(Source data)
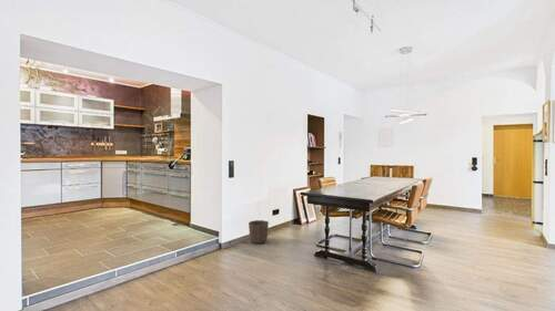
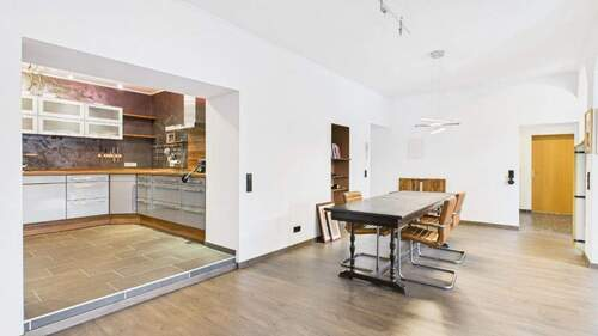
- waste basket [248,219,270,245]
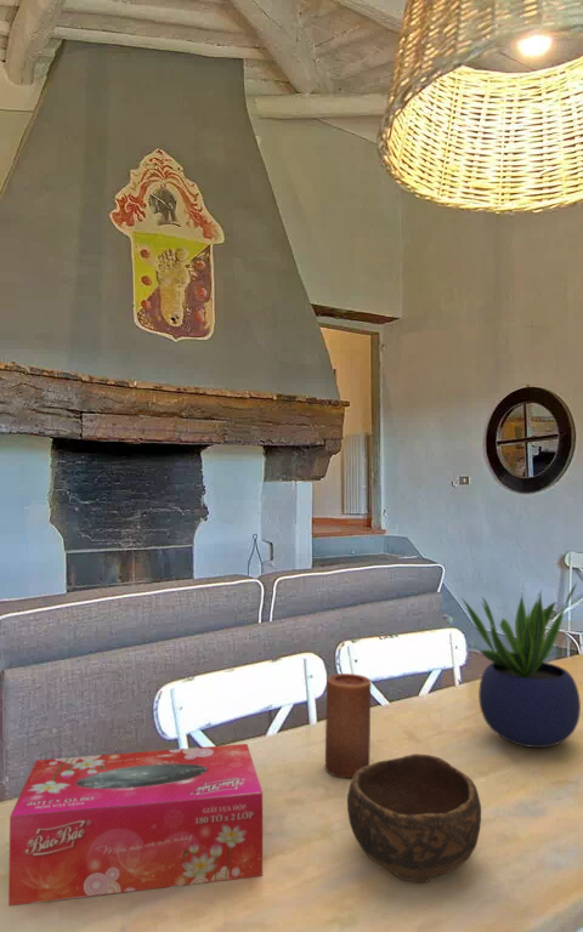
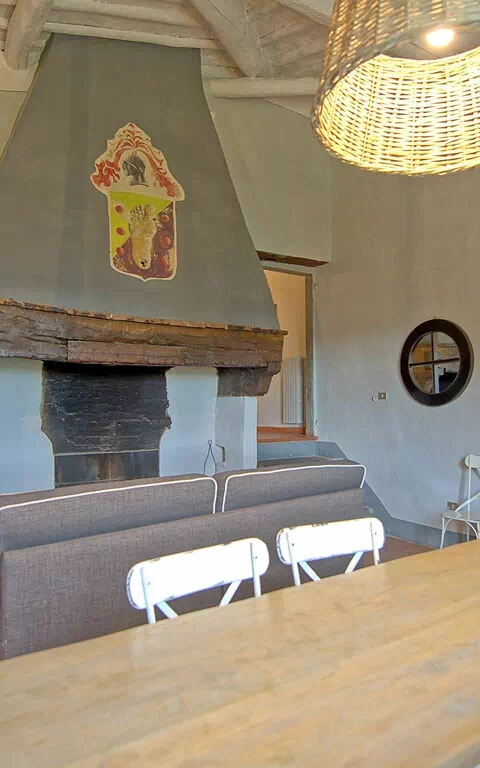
- candle [323,672,373,779]
- potted plant [460,581,582,749]
- tissue box [7,743,264,908]
- bowl [346,752,482,883]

About this task →
From the first line to the last, repeat the records above exactly, leaving out the pictures.

Solution to the exercise →
- waste basket [248,219,270,245]
- candle [323,672,373,779]
- potted plant [460,581,582,749]
- tissue box [7,743,264,908]
- bowl [346,752,482,883]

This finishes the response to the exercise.